|The beautiful Nigella|
So much has been said about those pictures - about what is happening in them and whether they should have been taken at all. For the record I think;
a). There is nothing "playful" about putting your hands around someones neck
b). How the hell did people watch and take pictures instead of intervening?
c). Those pictures should not have been published
d). The fact that they were published has opened a very taboo subject up to discussion and this is valuable.
e). What Nigella Lawson chooses to do is her business but I have no doubt that her actions will be interpreted by the abused and their abusers to validate their own choices (see (c))
f). I feel very sorry for her that she has been so publicly put in this position
I wish I could unsee those photos. I have a very low tolerance of violent imagery. Aside from that, those images remind me of an uncomfortable truth.
Before I had ever been in love, I firmly believed that if a man ever intentionally hits a woman, then she should leave straightaway. No second chances, no forgiveness. Respect yourself, be strong, get out. All this despite witnessing domestic abuse first hand. I grew up in a small community and heard screams and saw bruises. And all of the women stayed.
But I don't think the issue of domestic abuse is so black and white for me anymore. I realised this pretty soon after I realised I was in Love with Che.

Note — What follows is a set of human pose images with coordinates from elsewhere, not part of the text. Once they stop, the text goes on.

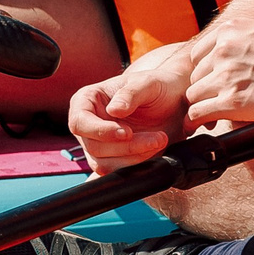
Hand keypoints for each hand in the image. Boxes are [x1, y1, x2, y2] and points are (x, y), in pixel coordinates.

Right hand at [67, 48, 192, 170]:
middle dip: (127, 147)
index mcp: (86, 100)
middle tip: (158, 138)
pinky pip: (117, 172)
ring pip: (104, 164)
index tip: (127, 132)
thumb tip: (113, 110)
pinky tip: (153, 153)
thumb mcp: (147, 82)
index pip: (80, 122)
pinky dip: (136, 166)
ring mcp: (97, 143)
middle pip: (94, 147)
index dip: (101, 131)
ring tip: (160, 141)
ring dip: (135, 158)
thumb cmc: (157, 86)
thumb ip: (130, 93)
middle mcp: (88, 124)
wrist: (174, 102)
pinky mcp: (112, 159)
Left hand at [181, 17, 253, 125]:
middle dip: (204, 91)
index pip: (198, 54)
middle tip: (215, 105)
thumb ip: (242, 45)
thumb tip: (231, 65)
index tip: (211, 85)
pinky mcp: (232, 101)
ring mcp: (226, 74)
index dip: (204, 73)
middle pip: (195, 76)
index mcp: (231, 29)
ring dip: (201, 108)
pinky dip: (195, 123)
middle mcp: (224, 48)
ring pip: (193, 95)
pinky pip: (197, 114)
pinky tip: (201, 128)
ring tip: (210, 119)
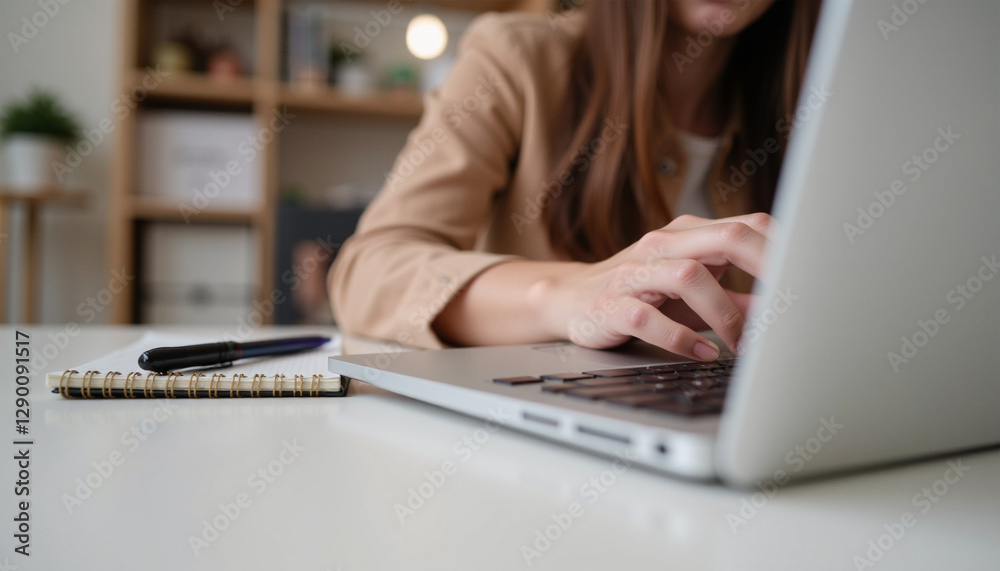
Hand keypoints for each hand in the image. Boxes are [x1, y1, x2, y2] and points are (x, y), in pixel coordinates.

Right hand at [539, 213, 773, 360]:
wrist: (570, 301)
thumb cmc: (640, 296)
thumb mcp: (693, 295)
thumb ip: (736, 299)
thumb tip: (783, 311)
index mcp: (688, 234)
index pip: (745, 226)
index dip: (783, 248)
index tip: (812, 277)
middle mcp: (663, 245)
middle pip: (726, 238)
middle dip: (766, 268)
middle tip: (790, 305)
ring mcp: (635, 273)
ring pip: (690, 276)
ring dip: (725, 314)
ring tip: (742, 342)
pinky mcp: (611, 304)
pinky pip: (649, 318)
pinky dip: (682, 338)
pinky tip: (704, 353)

(Obvious disclaimers here - I am referring to a singular strike as opposed to a "beating" and also Che is the most gentle man I've ever met and I believe he would absolutely never ever hurt me)
One day, before we were even married, I was lying in bed watching him get ready for work and knew how difficult it would be for me to leave him. To give up on us. Were he ever to strike me in a temper (it's totally silly to even try to picture it but I think too much) I knew I would hear him out and give him the benefit of the doubt. Love had weakened my resolve. As empowering as love can be, I think it also has the potential to be debilitating.
But I've now come full circle again.
Now that I know Che more fully and believe more strongly in the reality of our love and relationship, the idea of staying is even more anathema to me. When I thought I'd stay, I was naively separating the physical action from the emotional relationship and not realising the impossibility of holding onto the latter after allowing the former.
Were Che to ever strike me, it would be the end of our being together. It would signify the presence of all those scary things (disrespect, dominance, inequality, violence, fear) that have no place in the loving, equal marriage that we celebrate together. As hard as it would be, leaving would be my only choice. To stay would be to live a lie and I respect myself and us too much for that.
So all this is to say that I can understand why women don't leave immediately. Why they fight quietly for what they thought they had. I am now more compassionate towards and less judgemental of women who stay. But that's not to say that I wouldn't advocate leaving.